I have heard this a few too many times recently: “We can’t build an AI agent yet. Our knowledge base / data catalog / … isn’t ready.”

These and other variations of this sentence stop many AI projects before they even begin. Support agents don’t materialize because the documentation isn’t perfect. AI analysts never appear because the data catalog isn’t complete. Before an agent can be productive, we assume it needs access to a perfectly curated set of tools.

The assumption behind all of this is simple: agents can only be as good as the information they start with. But there is another way to look at this: agents become better as we help them get access to better information.

It’s a small shift in perspective but it changes fundamentally how AI projects begin. We don’t need a perfectly curated environment before starting. We can begin with an incomplete agent and let it improve through interaction with the people who already understand the system.

In the early stages, the agent’s most important asset is the human expert.

Take the example of an AI analyst. Early on, the agent will reach out to the data team frequently, often with simple questions: Where can I find this dataset? Which table contains this metric? What system owns this information?

Those questions might seem trivial, but each answer helps the agent understand the organization’s data landscape a little better. Over time, the agent is not just answering questions — it is implicitly building the data catalog that people thought needed to exist beforehand.

The same pattern appears elsewhere. A support agent gradually builds its knowledge base from resolved cases and expert input. An operations agent learns which tools exist and how they can be used. The environment becomes better structured because the agent is working within it.

Instead of requiring perfect structure upfront, the agent helps create that structure over time.

This perspective also aligns with how many successful AI rollouts are described: organizations move from managing people to managing agents.

In the beginning, teams like the data group still answer many questions. But instead of responding directly to management, they increasingly help the agents access the right information so the agents can answer those questions themselves.

And as the agents become more capable, the role of the human expert evolves again.

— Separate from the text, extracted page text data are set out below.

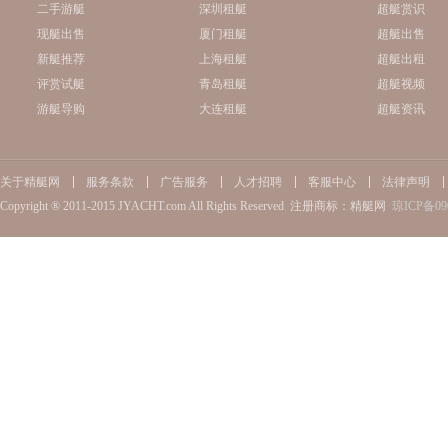
二手游艇
深圳租艇
超艇赏识
现艇出售
厦门租艇
超艇出售
新艇推荐
上海租艇
超艇出租
评赏试艇
青岛租艇
超艇视频
游艇导购
大连租艇
超艇资讯
关于精艇网
服务条款
广告服务
人才招聘
客服中心
法律声明
Copyright ® 2011-2015 JYACHT.com All Rights Reserved 注册商标：精艇网
琼ICP备09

The data team spends less time responding to “Where is this information?” and more time working behind the scenes — monitoring agents, improving data access, and making sure the system continues to produce better and better answers. With that, the team also continues to ensure that the answers of the AI analyst can be trusted.

The lesson is simple: the barrier to starting AI projects is often lower than we think. We don’t need a perfectly curated knowledge base, a flawless data catalog, or a fully documented toolset before we begin.

Agents shouldn’t have to wait for a perfectly organized environment — they should help create it.